The company also commissioned the DeSoto Next Generation Solar Energy Center in October 2009, bringing commercial scale solar photovoltaic (PV) power to Florida for the first time. NextEra touts the 25-MW plant as the largest solar facility in the nation. Over 30 years, the plant is expected to avoid 575,000 tons of greenhouse gases and decrease fossil fuel use by 277,000 barrels of oil and 7 billion cubic feet of natural gas.

A second Florida solar facility was commissioned in April 2010 at NASA’s Kennedy Space Center, which has added 10 megawatts to Florida’s solar PV capacity. Over 30 years, this facility will prevent the emission of more than 227,000 tons of greenhouse gases, and decrease fossil fuel use by approximately 122,000 barrels of oil and 2.8 billion cubic feet of natural gas. The company also completed a 1-megawatt solar array for NASA that is helping power the U.S. space program.

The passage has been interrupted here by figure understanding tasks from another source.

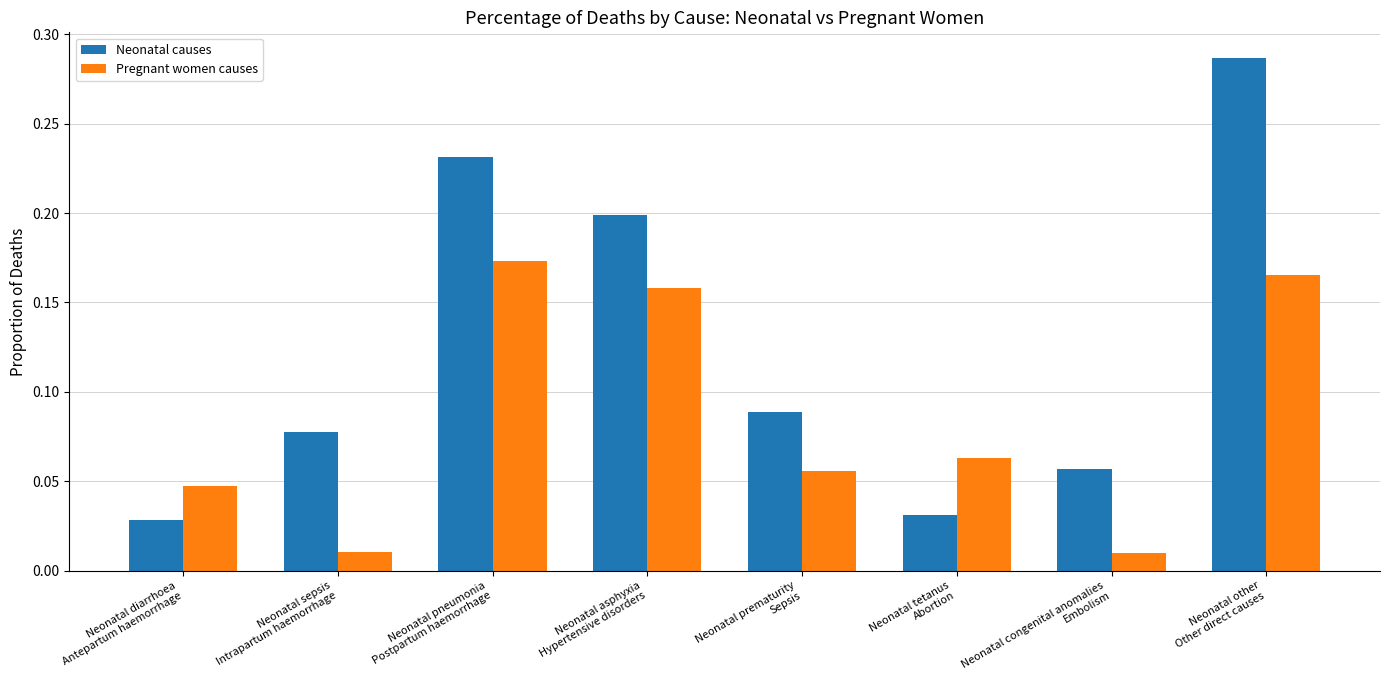

Are the bars grouped side by side (vs. stacked)?

Yes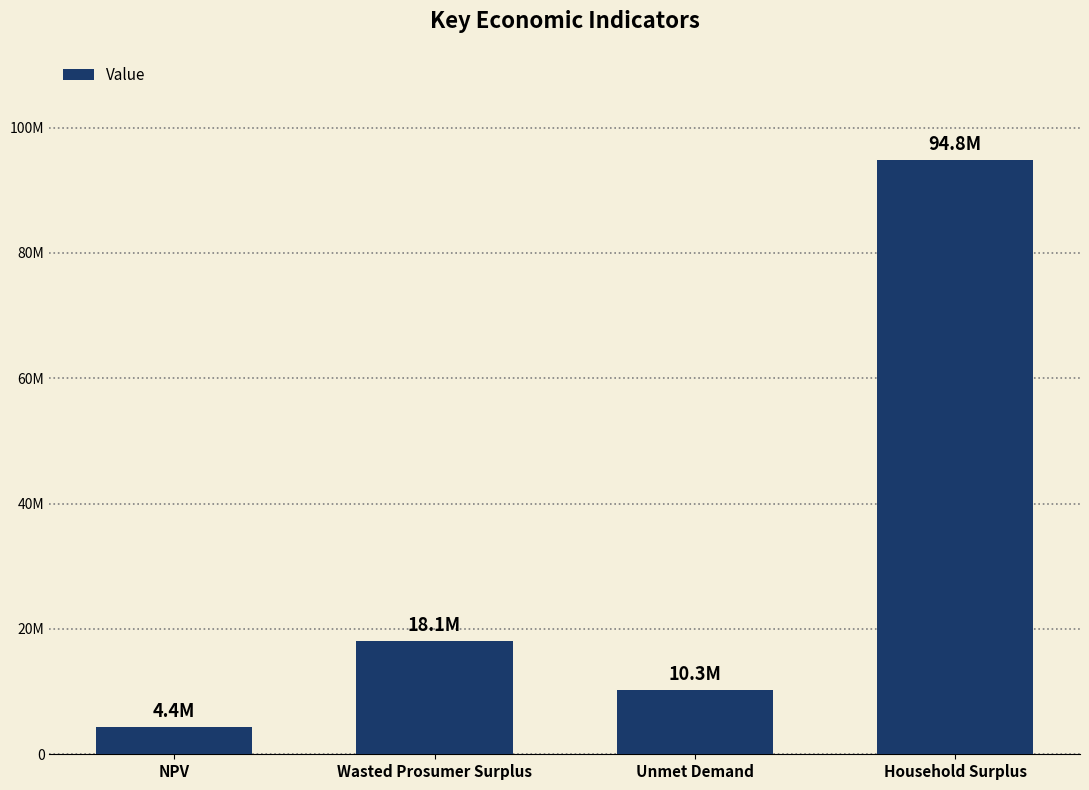

Rank the categories by value from lowest to highest.

NPV, Unmet Demand, Wasted Prosumer Surplus, Household Surplus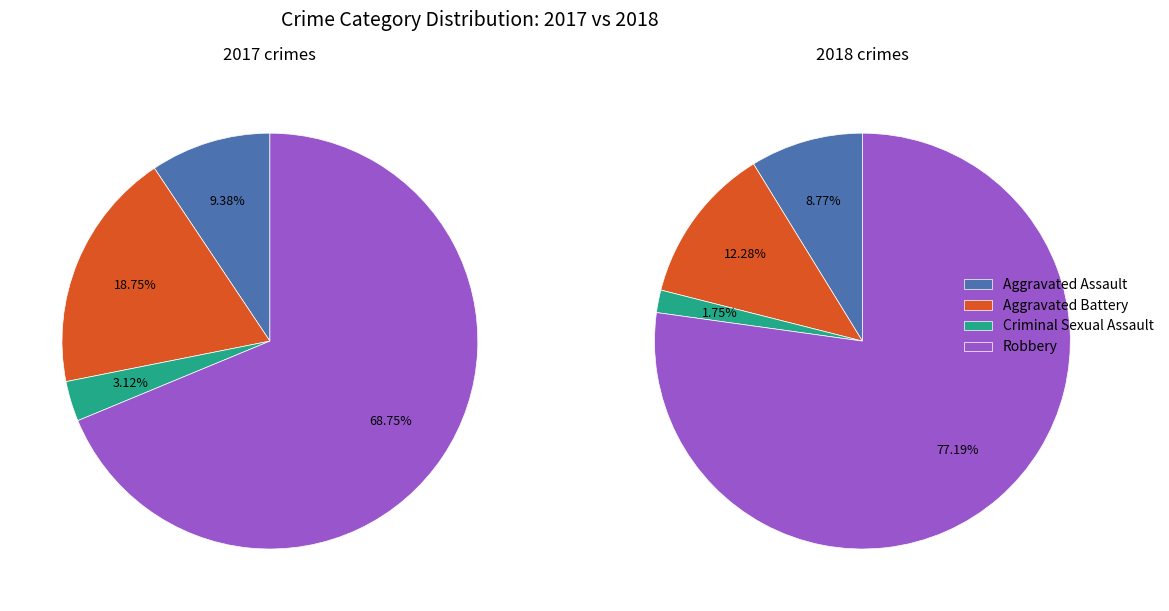

Does any single category account for the majority?

Yes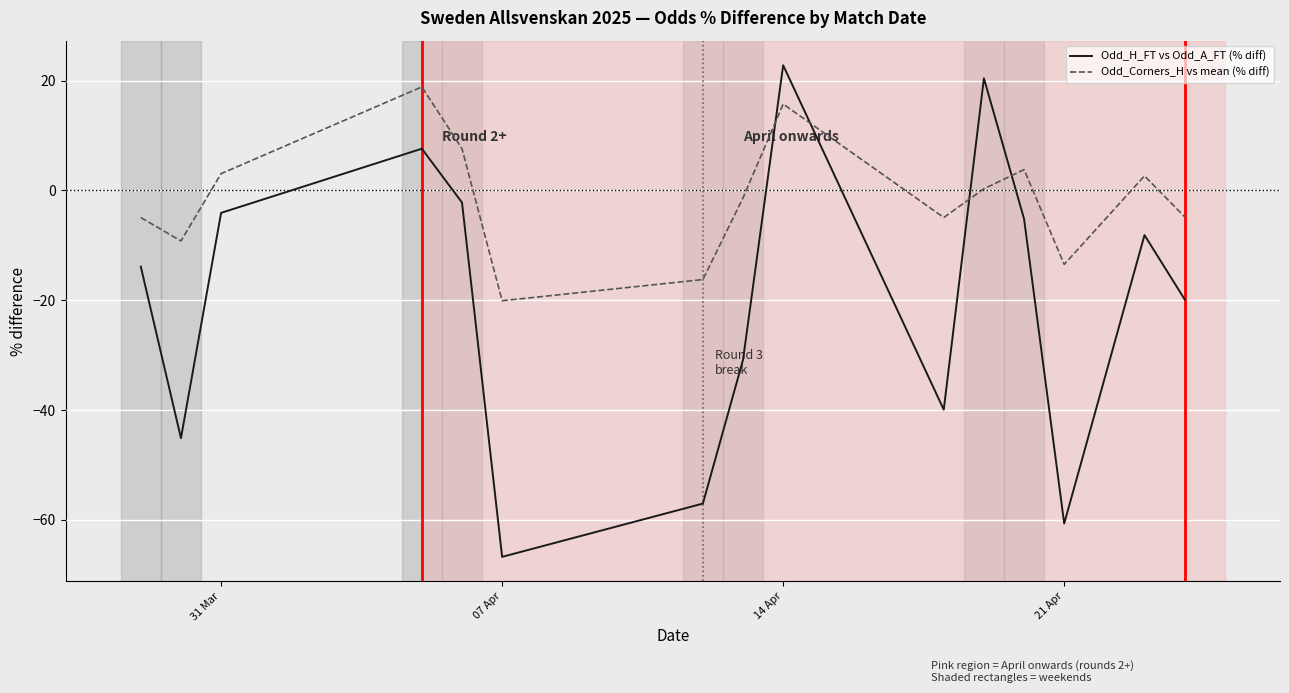

What is the highest value of the Odd_Corners_H vs mean (% diff) series?

18.9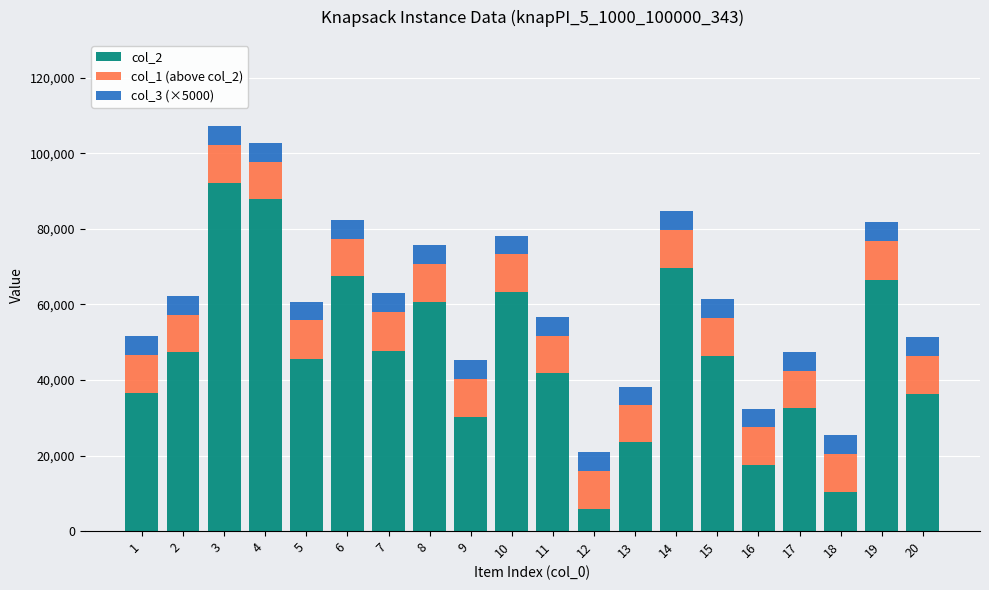

What is the lowest value of the col_2 series?

5760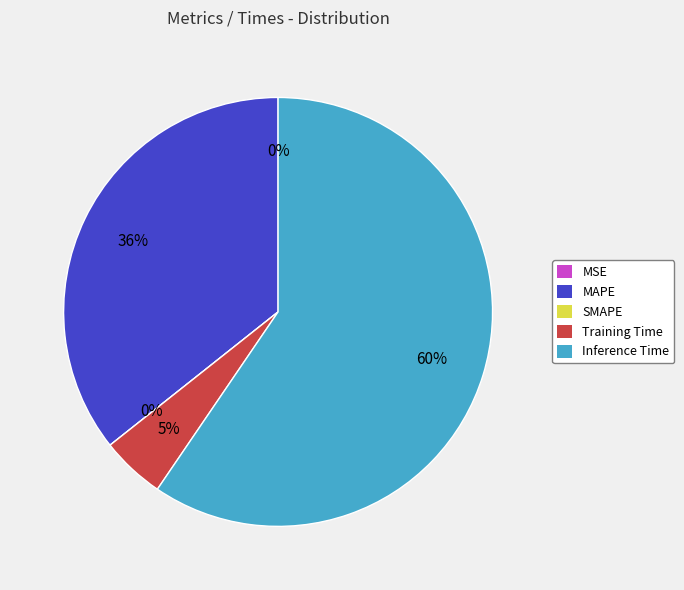

What percentage is the Inference Time slice, to the nearest percent?

60%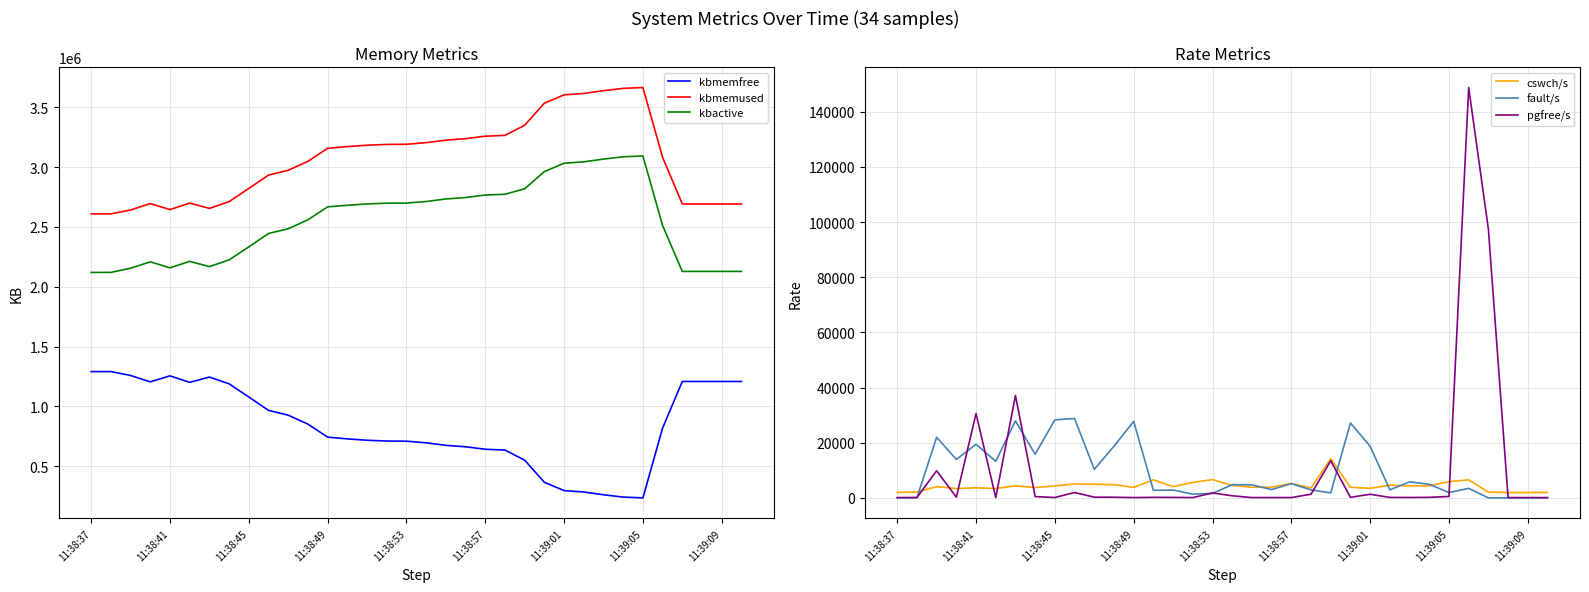

The value of pgfree/s at 11:38:41 is 16153. True or false?

False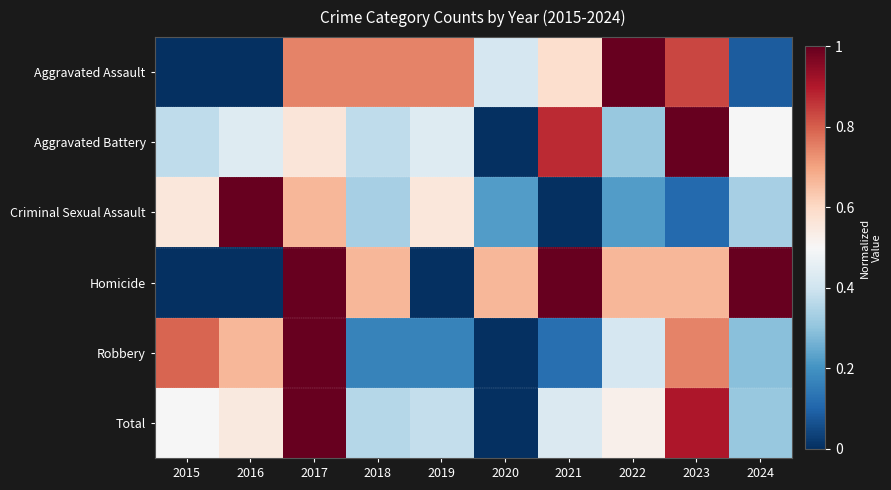

What is the greatest value displayed?

1.0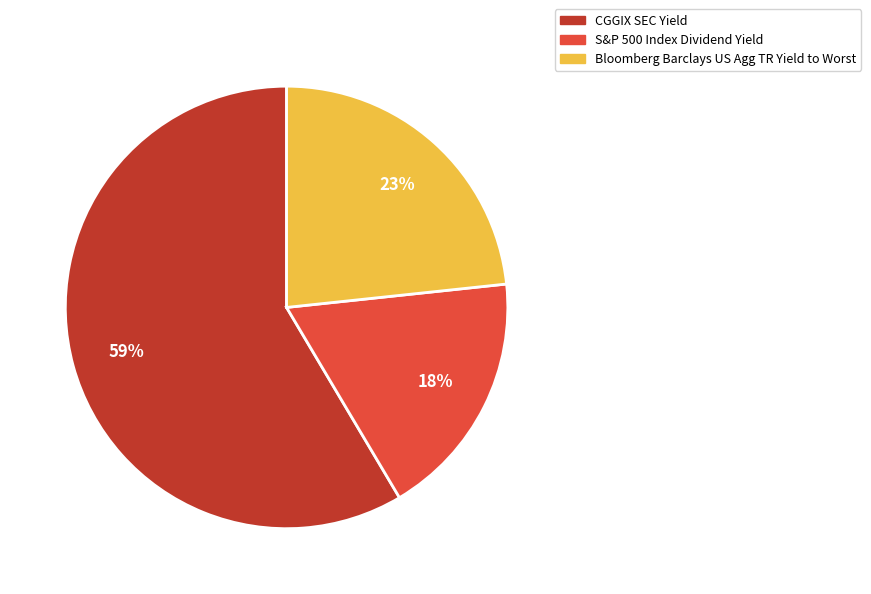

To the nearest percent, what is the combined percentage of S&P 500 Index Dividend Yield and Bloomberg Barclays US Agg TR Yield to Worst?

41%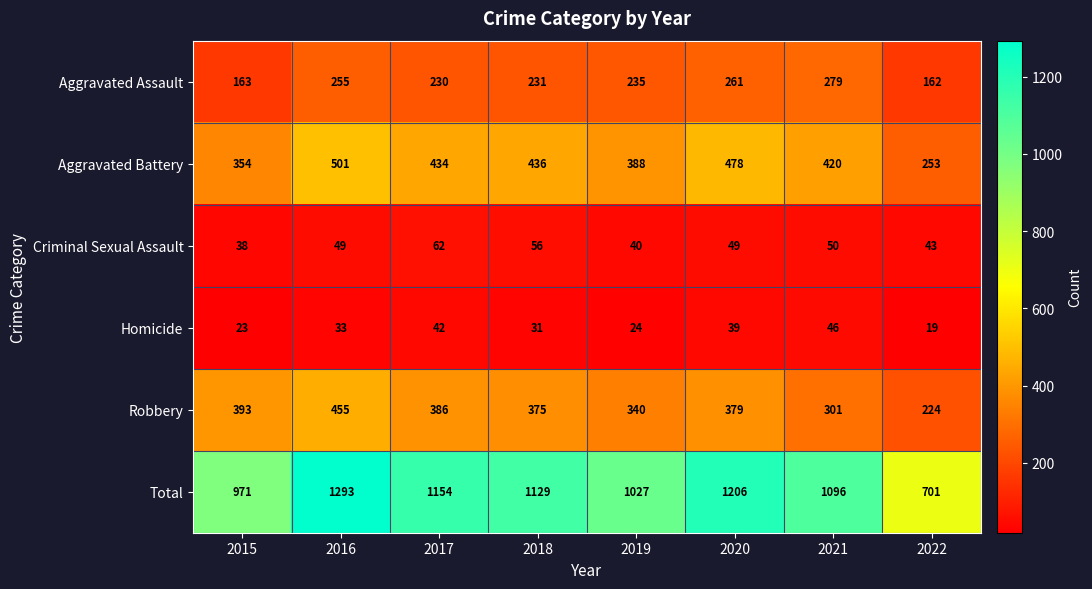

What is the difference between the maximum and second lowest values in the Aggravated Assault series?

116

Construction is also underway at its Martin Next Generation Solar Energy Center, with completion scheduled for December 2010, and the new Cape Canaveral Next Generation Clean Energy Center, which will be capable of generating 1,250 megawatts of electricity, is expected to open in 2013.

The 75-megwatt Martin facility will be the world’s first hybrid plant that adds solar power to an existing combined-cycle natural gas turbine and will be the second largest thermal solar plant in the United States, according to the company. The Martin facility will avoid more than 2.75 million tons of greenhouse gases and decrease fossil fuel use by approximately 600,000 barrels of oil and 41 billion cubic feet of gas over 30 years, according to the company.

In addition, NextEra is the nation’s largest generator of electricity from natural gas, operates eight nuclear power units in four states, and is a leading producer of hydroelectric power in Maine, with 81 generating units totaling approximately 359 net megawatts of power.

In 2009, the company generated 15.8 million megawatt-hours of electricity from its wind farms, compared with 12.2 million megawatt-hours from its largest nuclear plant. Overall, 4.2 percent of the company’s electricity was generated from coal, compared with an industry average of 45.4 percent.

The company’s investor-owned utility, Florida Power & Light, was No. 2 in the nation in cumulative electricity saved through demand-side management programs through the end of 2009. Through its investments in combined-cycle natural gas generation, FPL has also reduced its emissions profile. The utility alone has a carbon dioxide emissions rate 35 percent below the national average.

Under the World Wildlife Fund’s PowerSwitch! program, NextEra is committed to a 15 percent improvement in electric generation efficiency by 2020 from a 2002 baseline. As a result of its investments in high-efficiency combined-cycle natural gas electric generating plants, which displace electricity generated from older and less efficient plants, the company exceeded its 15 percent efficiency improvement goal in 2009, 11 years ahead of its target date.

The company estimates that the increased efficiency will avoid nearly 6.5 million tons of CO2 in 2009. Based on current projections, NextEra estimates that its power plant efficiency will be improved by more than 25 percent by its target date of 2020, resulting in the avoidance of more than 14 million tons of CO2 per year.

NextEra also is working to decrease its carbon footprint beyond the electric system infrastructure. As an example, the company has 250 hybrid cars and trucks including plug-in hybrid electric vehicles (PHEVs) — on the road today, with plans to convert one-third of its 2,400 company cars to hybrids by the end of 2010.

According to the report, the company has doubled the size of its hybrid vehicle fleet each year for the past three years, saving more than 149,000 gallons of fuel in 2009, reducing its carbon footprint by 1,325 metric tons of CO2.

The company is also greening its facilities. As an example, the company installed three solar arrays in 2009 and 2010 on the rooftop of its corporate headquarters in Juno Beach, Fla. The company expect to have 25 kilowatts of solar capacity in operation by the end of 2010, which will help NextEra prevent more than 40,000 pounds of carbon dioxide emissions.

The company is also converting interior office lighting to Leadership in Energy and Environmental Design (LEED) approved units, which is expected to improve energy efficiency by 30 percent, and has installed waterless urinals, which is saving up to 2.1 million gallons of water per year.

The company also has reduced its water withdrawal rates, excluding the water that passes through its hydroelectric facilities. In 2009, the company withdrew approximately 1.9 trillion gross gallons of water from different sources. This represents a withdrawal rate of 11,900 gallons of water per megawatt-hour of electricity produced, down from 13,600 gallons in 2008 and 13,900 gallons in 2007.

The company attributes the reduction to an increase in renewable energy sources and the commissioning of several new combined-cycle power plants that withdraw substantially fewer gallons of water per megawatt produced than older conventional power plants.